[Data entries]
★ ★ ★ ★ ★

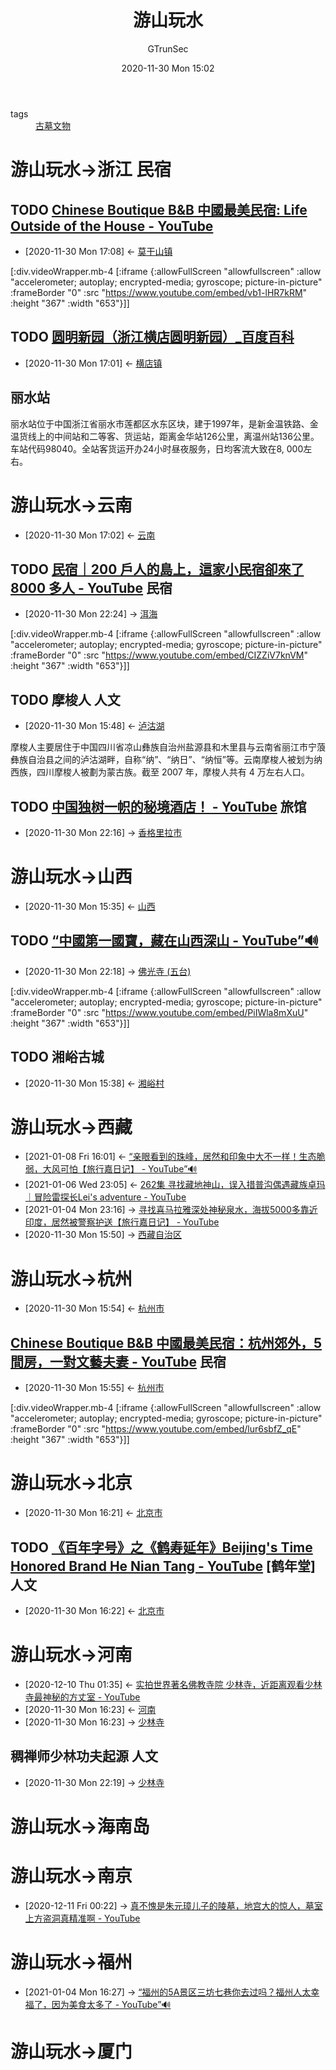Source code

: #+TITLE: 游山玩水
#+AUTHOR: GTrunSec
#+EMAIL: gtrunsec@hardenedlinux.org
#+DATE: 2020-11-30 Mon 15:02


#+OPTIONS:   H:3 num:t toc:t \n:nil @:t ::t |:t ^:nil -:t f:t *:t <:t
#+TAGS: 民宿(M) 旅馆(l) 山川(s) 河流(h) 人文(r) 古迹(g) 古墓 美食(m)

- tags :: [[file:古墓文物.org][古墓文物]]


* 游山玩水->浙江 :民宿:

** TODO [[https://www.youtube.com/watch?v=vb1-lHR7kRM][Chinese Boutique B&B 中國最美民宿: Life Outside of the House - YouTube]]
:PROPERTIES:
:ID:       029912d8-e57d-4b81-a667-c7d9e726d8b0
:END:

 - [2020-11-30 Mon 17:08] <- [[id:40f4c77b-6871-483f-a378-a100449776af][莫干山镇]]


   [:div.videoWrapper.mb-4
   [:iframe
   {:allowFullScreen "allowfullscreen"
   :allow
   "accelerometer; autoplay; encrypted-media; gyroscope; picture-in-picture"
   :frameBorder "0"
   :src "https://www.youtube.com/embed/vb1-lHR7kRM"
   :height "367"
   :width "653"}]]

** TODO [[https://baike.baidu.com/item/%25E5%259C%2586%25E6%2598%258E%25E6%2596%25B0%25E5%259B%25AD/17330161?fromtitle=%25E5%259C%2586%25E6%2598%258E%25E5%259B%25AD&fromid=17247684][圆明新园（浙江横店圆明新园）_百度百科]]
:PROPERTIES:
:ID:       2b1a9b8b-ca59-4ca5-8adb-8ab6d342930d
:END:
- [2020-11-30 Mon 17:01] <- [[id:f851dc8f-e8be-4be9-9619-bced66bba2c1][横店镇]]



** 丽水站
:PROPERTIES:
:位置:     位置
:地理坐标: 坐标 ： 28°26′43.88″N 119°57′1.51″E ﻿/﻿ 28.4455222°N 119.9504194°E ﻿/28.4455222; 119.9504194
:车站类别: 客货运站，技术性质: 中间站，业务性质: 客运、货运站
:管辖机构: 上海铁路局 金华车务段
:途经线路: 金温货线 新金温铁路 衢丽铁路 （规划 ）
:车站代码: 98040 33297
:电报码:   USH
:拼音码:   LSH
:车站等级: 二等站
:wikinfo-id: 4341060
:URL:      https://zh.wikipedia.org?curid=4341060
:END:
丽水站位于中国浙江省丽水市莲都区水东区块，建于1997年，是新金温铁路、金温货线上的中间站和二等客、货运站，距离金华站126公里，离温州站136公里。车站代码98040。全站客货运开办24小时昼夜服务，日均客流大致在8, 000左右。
* 游山玩水->云南
:PROPERTIES:
:ID:       f6eefa2a-f971-488e-a04d-6144c6ab06a3
:END:
- [2020-11-30 Mon 17:02] <- [[id:1ecc35c9-e3cf-49f8-8c1a-4975bd1632bb][云南]]

** TODO [[https://www.youtube.com/watch?v=CIZZiV7knVM][民宿｜200 戶人的島上，這家小民宿卻來了 8000 多人 - YouTube]] :民宿:
:PROPERTIES:
:ID:       daa0ca48-73b5-490e-b139-2b9ce8d8969f
:END:


 - [2020-11-30 Mon 22:24] -> [[id:2fa03fb1-e5de-4068-8719-9fa46bb84ad1][洱海]]

   
  [:div.videoWrapper.mb-4
  [:iframe
  {:allowFullScreen "allowfullscreen"
  :allow
  "accelerometer; autoplay; encrypted-media; gyroscope; picture-in-picture"
  :frameBorder "0"
  :src "https://www.youtube.com/embed/CIZZiV7knVM"
  :height "367"
  :width "653"}]]


** TODO 摩梭人 :人文:
:PROPERTIES:
:wikinfo-id: 524239
:URL:      https://zh.wikipedia.org?curid=524239
:ID:       d72d60b8-69bf-42e8-81d8-c5357543cee3
:END:
- [2020-11-30 Mon 15:48] <- [[id:b2544e13-2358-4a61-a0f1-27e3afd9271d][泸沽湖]]
摩梭人主要居住于中国四川省凉山彝族自治州盐源县和木里县与云南省丽江市宁蒗彝族自治县之间的泸沽湖畔，自称“纳”、“纳日”、“纳恒”等。云南摩梭人被划为纳西族，四川摩梭人被劃为蒙古族。截至 2007 年，摩梭人共有 4 万左右人口。

** TODO [[https://www.youtube.com/watch?v=l-E95bDiGHg][中国独树一帜的秘境酒店！ - YouTube]] :旅馆:
:PROPERTIES:
:ID:       03bae2bb-3c7c-48df-bf4b-b7990dc7b19f
:END:
 - [2020-11-30 Mon 22:16] -> [[id:aa63df48-04d9-4525-8aed-6ee11a89a983][香格里拉市]]

* 游山玩水->山西
:PROPERTIES:
:ID:       089589f4-c772-42ac-be81-a7fcd581c7e3
:END:
- [2020-11-30 Mon 15:35] <- [[id:f658b210-e699-43d2-acd1-e246056842d7][山西]]
** TODO  [[https://www.youtube.com/watch?v=PiIWla8mXuU][“中國第一國寶，藏在山西深山 - YouTube”🔊]]
:PROPERTIES:
:ID:       300cf94c-05fe-4c37-a1ab-279a58dce131
:END:


 - [2020-11-30 Mon 22:18] -> [[id:d72fd310-ede1-49b9-942e-42a9010394ea][佛光寺 (五台)]]
  

[:div.videoWrapper.mb-4
  [:iframe
  {:allowFullScreen "allowfullscreen"
  :allow
  "accelerometer; autoplay; encrypted-media; gyroscope; picture-in-picture"
  :frameBorder "0"
  :src "https://www.youtube.com/embed/PiIWla8mXuU"
  :height "367"
  :width "653"}]]

** TODO 湘峪古城
:PROPERTIES:
:ID:       30d98094-dfda-4af9-99d6-95d03112b3d1
:END:
- [2020-11-30 Mon 15:38] <- [[id:ebaaf433-da10-40c0-a85b-7a28667d01ee][湘峪村]]

* 游山玩水->西藏
:PROPERTIES:
:ID:       ca4d0f62-84f5-4d83-b7f5-189b8fbb225a
:END:
- [2021-01-08 Fri 16:01] <- [[id:ab6f6b96-3961-4d28-a027-3f3ce0854b9e][“亲眼看到的珠峰，居然和印象中大不一样！生态脆弱，大风可怕【旅行嘉日记】 - YouTube”🔊]]
- [2021-01-06 Wed 23:05] <- [[id:554af770-12a2-4421-ad79-c48cad8e7241][262集 寻找藏地神山，误入措普沟偶遇藏族卓玛｜冒险雷探长Lei's adventure - YouTube]]
- [2021-01-04 Mon 23:16] -> [[id:6d48d9c6-724e-4ac8-9fd6-14c7d0b015a9][寻找喜马拉雅深处神秘泉水，海拔5000多靠近印度，居然被警察护送【旅行嘉日记】 - YouTube]]
- [2020-11-30 Mon 15:50] -> [[id:3e5e0204-f4d4-4a38-8b59-81443cf63d7f][西藏自治区]]


* 游山玩水->杭州
:PROPERTIES:
:ID:       6b2a660d-169a-452d-ab31-5c7985ee45e0
:END:
- [2020-11-30 Mon 15:54] <- [[id:44546d9d-4f0d-4eeb-8197-29f74c097787][杭州市]]
** [[https://www.youtube.com/watch?v=lur6sbfZ_qE][Chinese Boutique B&B 中國最美民宿：杭州郊外，5 間房，一對文藝夫妻 - YouTube]] :民宿:
:PROPERTIES:
:ID:       637a3439-a881-48a0-b0a0-327f297014c4
:END:

- [2020-11-30 Mon 15:55] <- [[id:44546d9d-4f0d-4eeb-8197-29f74c097787][杭州市]]


[:div.videoWrapper.mb-4
[:iframe
{:allowFullScreen "allowfullscreen"
:allow
"accelerometer; autoplay; encrypted-media; gyroscope; picture-in-picture"
:frameBorder "0"
:src "https://www.youtube.com/embed/lur6sbfZ_qE"
:height "367"
:width "653"}]]

* 游山玩水->北京
:PROPERTIES:
:ID:       9a385f09-b076-4dbb-9efc-f73f0c114565
:END:
- [2020-11-30 Mon 16:21] <- [[id:01cfe840-090b-4cad-9a10-e830ca8e0dc4][北京市]]
** TODO [[https://www.youtube.com/watch?v=67vEE06mor8][《百年字号》之《鹤寿延年》Beijing's Time Honored Brand He Nian Tang - YouTube]] [鹤年堂] :人文:
:PROPERTIES:
:ID:       423bcb0c-a025-4dd1-81d3-179ffb763582
:END:
- [2020-11-30 Mon 16:22] <- [[id:01cfe840-090b-4cad-9a10-e830ca8e0dc4][北京市]]

* 游山玩水->河南
:PROPERTIES:
:ID:       f5680ef0-c9ec-42fe-a9c5-b3c5f2ce0d1a
:END:
- [2020-12-10 Thu 01:35] <- [[id:5b762e77-4305-4b49-b496-13c9cd394175][实拍世界著名佛教寺院 少林寺，近距离观看少林寺最神秘的方丈室 - YouTube]]
- [2020-11-30 Mon 16:23] <- [[id:b12e283d-1699-4bde-9fdc-aabcbd03ca4d][河南]]
- [2020-11-30 Mon 16:23] -> [[id:699789e3-99f6-48ca-8ead-2627462af658][少林寺]]

** 稠禅师少林功夫起源 :人文:
:PROPERTIES:
:ID:       66ecbfa4-3d1f-4d61-ba21-39c3489e1c90
:END:
 - [2020-11-30 Mon 22:19] -> [[id:699789e3-99f6-48ca-8ead-2627462af658][少林寺]]

* 游山玩水->海南岛
:PROPERTIES:
:ID:       091af540-7e52-42b1-b321-cf14b0f56bfc
:END:

* 游山玩水->南京
:PROPERTIES:
:ID:       2c442b30-fb8e-499a-8593-c0cf1a7e685a
:END:
 - [2020-12-11 Fri 00:22] -> [[id:81aa75f5-5b39-4b7f-a9e7-f949c23d13b0][真不愧是朱元璋儿子的陵墓，地宫大的惊人，墓室上方盗洞真精准啊 - YouTube]]

* 游山玩水->福州
:PROPERTIES:
:ID:       10c0fc8d-90b1-4787-8a0b-6cb8b29dd57e
:END:
 - [2021-01-04 Mon 16:27] -> [[id:958b54ef-c60f-4d3c-8c41-6a90ea061052][“福州的5A景区三坊七巷你去过吗？福州人太幸福了，因为美食太多了 - YouTube”🔊]]
* 游山玩水->厦门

★ ★ ★ ★ ★

PROMPT. Among the entries, how many lines contain the string "wikipedia"? Give the number without anything else.

RESULT OF THIS TASK. 2